# General thoughts on skwatz multiple times a week?



## StoicHouse (May 13, 2016)

This is probably buried deep within the reach already, but what is the consensus on squatting multiple times a week? Is it optimal for development? Or is it another fad, just something to make money on? Obviously, this is a question for the bodybuilding side.


----------



## bigdog (May 13, 2016)

I squat twice a week. Saturday morning and Wednesday evenings usually..


----------



## StoicHouse (May 14, 2016)

Do you do a full leg workout? Or just extra squats?


----------



## Dex (May 14, 2016)

I squat every day...usually just to pick up something off of the floor though.


----------



## StoicHouse (May 14, 2016)

Shit... I gotta get in that program.


----------



## ToolSteel (May 14, 2016)

I squat a minimum of twice a week. Works well for me.


----------



## PillarofBalance (May 14, 2016)

Frequency is king in my opinion.  However don't do competition squat with high frequency.
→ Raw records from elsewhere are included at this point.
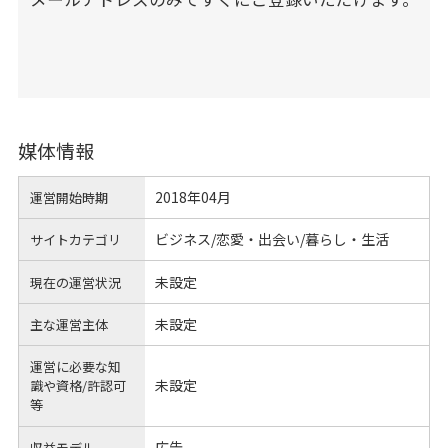
媒体情報
2018年04月
運営開始時期
ビジネス/恋愛・出会い/暮らし・生活
サイトカテゴリ
未設定
現在の運営状況
未設定
主な運営主体
運営に必要な知
未設定
識や
資格/許認可
等
広告
収益モデル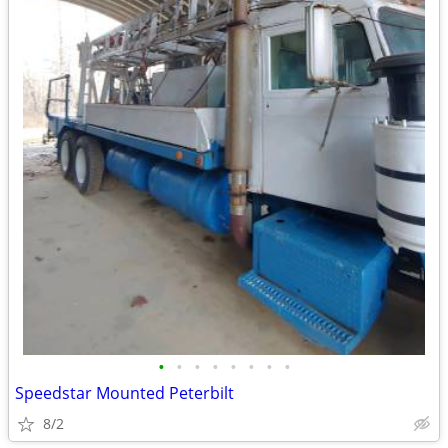
•
•
•
•
•
•
•
•
Speedstar Mounted Peterbilt
8/2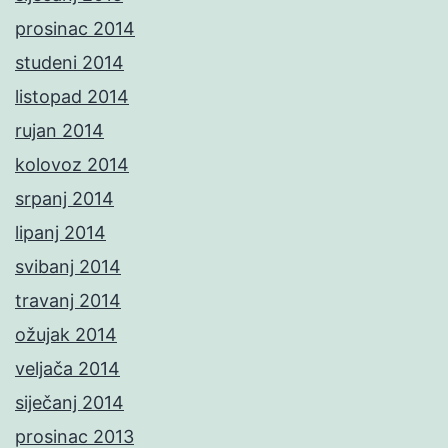
prosinac 2014
studeni 2014
listopad 2014
rujan 2014
kolovoz 2014
srpanj 2014
lipanj 2014
svibanj 2014
travanj 2014
ožujak 2014
veljača 2014
siječanj 2014
prosinac 2013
Do once per week and any additional squatting can be done as a conjugate for assistance... pause squats ssb squats box squats and so on


----------



## Milo (May 14, 2016)

I used to squat 3 times a week and I got weak as ****. The warm up weight felt like 800 pounds and my form went to shit. It just beat my down. Now I squat twice a week and I've found it to be my sweet spot. On Monday I squat to a heavy single @9 and on Wednesday I squat to a triple @9 then do accessory work. Been hitting PRs weekly.


----------



## LeanHerm (May 14, 2016)

I was the gay dude at the gym who did legs once per week. Joined up with strength first and now I'm that gay dude who does some sort of legs a few times a week. That's why my booty and legs no longer fit into my skinny jeans.


----------



## ECKSRATED (May 14, 2016)

I personally like twice a week. One day for sets of 5s or 3s and then one day for speed. Works well for me.


----------



## bigdog (May 14, 2016)

ECKSRATED said:


> I personally like twice a week. One day for sets of 5s or 3s and then one day for speed. Works well for me.



×2 for me. Heavy 1 day and speed the second day. Works very well for me...


----------



## StoicHouse (May 14, 2016)

Sick. Thanks gents.


----------



## Bigmike (May 14, 2016)

Twice a week, heavy low rep day plus high rep/speed low weight day works best for me. Seems to make me grow faster than once a week did.


----------